2420 2418
Lyn
☀10.3mag
Ø 4.6'
Drawing Uwe Glahn

William Herschel discovered NGC 2419 = H I-218 = h457 on 31 Dec 1788 (sweep 901) and wrote "cB, R, vgmbM, about 3' diameter." John Herschel described the globular on 18 Mar 1831(sweep 335) as "not vB; L; pmE in parallel; 2' l and 75" br." This is an interesting observation as the globular is generally described as round. The first time it was logged at Birr Castle on 9 Mar 1850, Lord Rosse remarked "I think clearly resolved, several points, at least 3 seen plainly in edge which I suspect to be filamentous; no nucl., more round than h[erschel] describes it." The 13 Feb 1852 observation even notes "Lord Rosse thought it like a cluster at a great distance."

NGC 2419 was shown to be globular cluster in 1922 on a plate taken at Lowell Observatory. Shapley estimated a distance of 160,000 l.y. (current estimate ~275,000 l.y., nearly twice the distance of the LMC) and along with Sawyer, assigned it concentration class II. He may have been the first to use the nickname "Intergalactic Tramp" in the 1944 paper "Revision of the Distances of 30 high-latitude Globular Clusters."

200/250mm - 8" very faint, small, round, no resolution. Collinear with two mag 8 stars to the west and a mag 9 star in the field W.

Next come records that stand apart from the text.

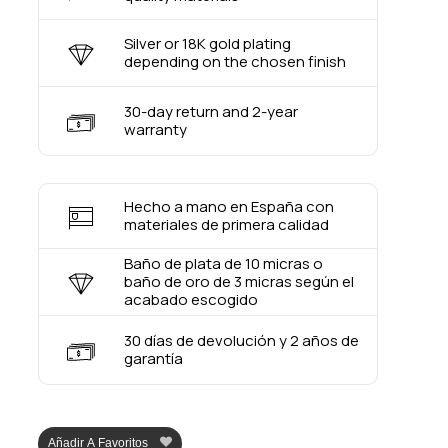
Silver or 18K gold plating
depending on the chosen finish
30-day return and 2-year
warranty
Hecho a mano en España con
materiales de primera calidad
Baño de plata de 10 micras o
baño de oro de 3 micras según el
acabado escogido
30 días de devolución y 2 años de
garantía
Añadir A Favoritos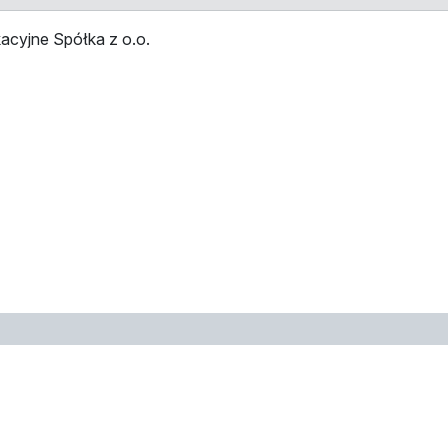
acyjne Spółka z o.o.
przystankami
Przystanek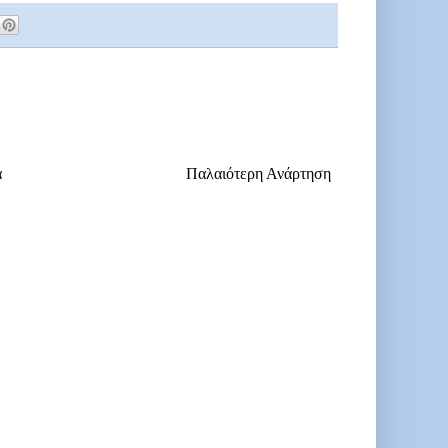
α
Παλαιότερη Ανάρτηση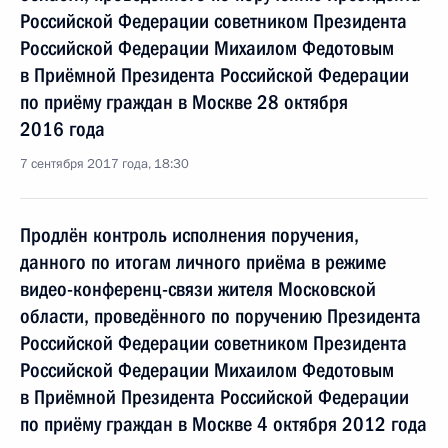
Российской Федерации советником Президента
Российской Федерации Михаилом Федотовым
в Приёмной Президента Российской Федерации
по приёму граждан в Москве 28 октября
2016 года
7 сентября 2017 года, 18:30
Продлён контроль исполнения поручения,
данного по итогам личного приёма в режиме
видео-конференц-связи жителя Московской
области, проведённого по поручению Президента
Российской Федерации советником Президента
Российской Федерации Михаилом Федотовым
в Приёмной Президента Российской Федерации
по приёму граждан в Москве 4 октября 2012 года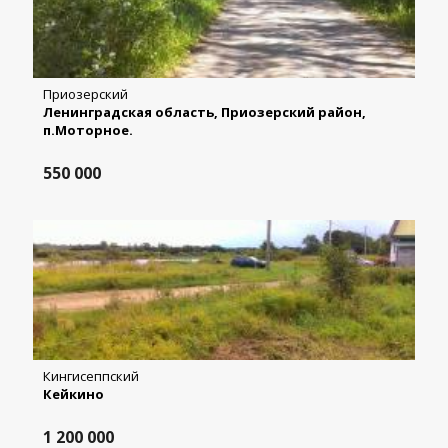
Приозерский
Ленинградская область, Приозерский район,
п.Моторное.
550 000
Кингисеппский
Кейкино
1 200 000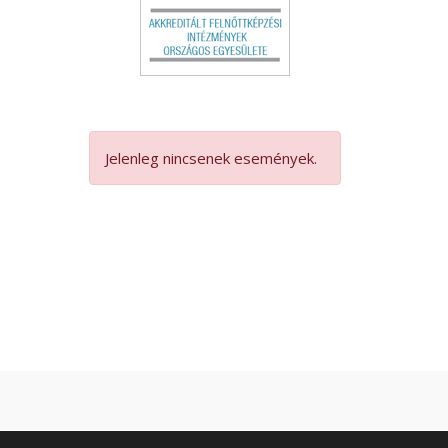
Jelenleg nincsenek események.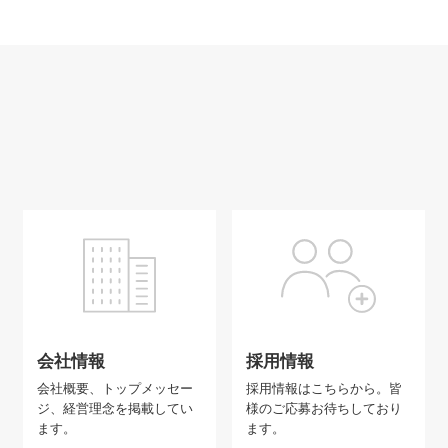
会社情報
採用情報
会社概要、トップメッセー
採用情報はこちらから。皆
ジ、経営理念を掲載してい
様のご応募お待ちしており
ます。
ます。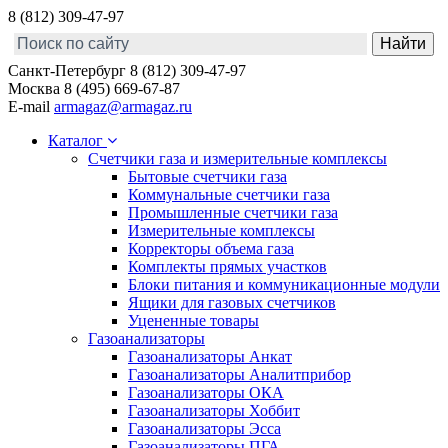
8 (812) 309-47-97
Санкт-Петербург
8 (812) 309-47-97
Москва
8 (495) 669-67-87
E-mail
armagaz@armagaz.ru
Каталог
Счетчики газа и измерительные комплексы
Бытовые счетчики газа
Коммунальные счетчики газа
Промышленные счетчики газа
Измерительные комплексы
Корректоры объема газа
Комплекты прямых участков
Блоки питания и коммуникационные модули
Ящики для газовых счетчиков
Уцененные товары
Газоанализаторы
Газоанализаторы Анкат
Газоанализаторы Аналитприбор
Газоанализаторы ОКА
Газоанализаторы Хоббит
Газоанализаторы Эсса
Газоанализаторы ПГА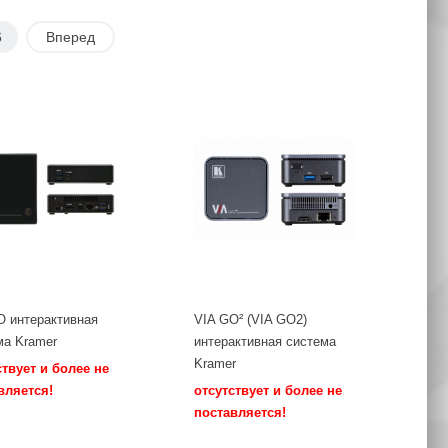
6
Вперед
O интерактивная
VIA GO² (VIA GO2)
ма Kramer
интерактивная система
Kramer
ствует и более не
вляется!
отсутствует и более не
поставляется!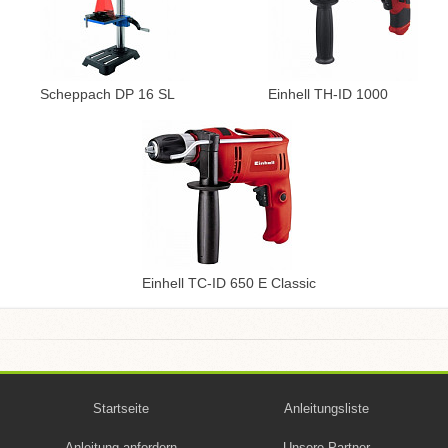
Scheppach DP 16 SL
Einhell TH-ID 1000
Einhell TC-ID 650 E Classic
Startseite
Anleitungsliste
Anleitung anfordern
Unsere Partner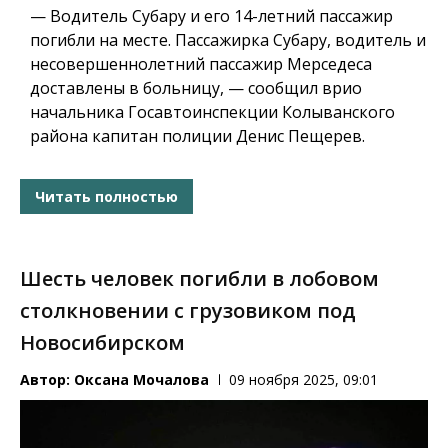
— Водитель Субару и его 14-летний пассажир
погибли на месте. Пассажирка Субару, водитель и
несовершеннолетний пассажир Мерседеса
доставлены в больницу, — сообщил врио
начальника Госавтоинспекции Колыванского
района капитан полиции Денис Пещерев.
Читать полностью
Шесть человек погибли в лобовом
столкновении с грузовиком под
Новосибирском
Автор:
Оксана Мочалова
09 ноября 2025, 09:01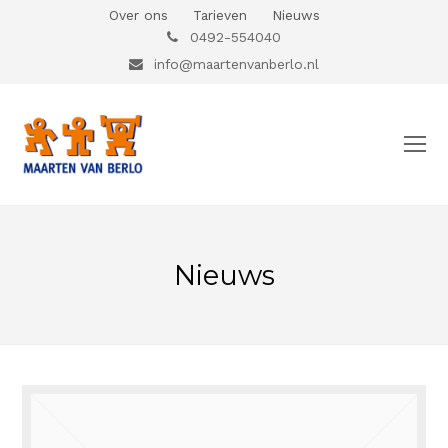
Over ons
Tarieven
Nieuws
0492-554040
info@maartenvanberlo.nl
O
Mo
M
Nieuws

400/500mm - 17.5" (3/20/93): fairly faint, round, 2' diameter, gradually brighter core but no well-defined nucleus, mottled appearance although no resolution into stars. Framed by a quadrilateral of four mag 13-14 stars and a few other faint stars. Collinear with mag 7.0 SAO 60232 4' W and mag 7.9 SAO 60229 8' W. The "Intergalactic Tramp" is one of most distant globulars from earth and may be the core of an accreted dwarf galaxy.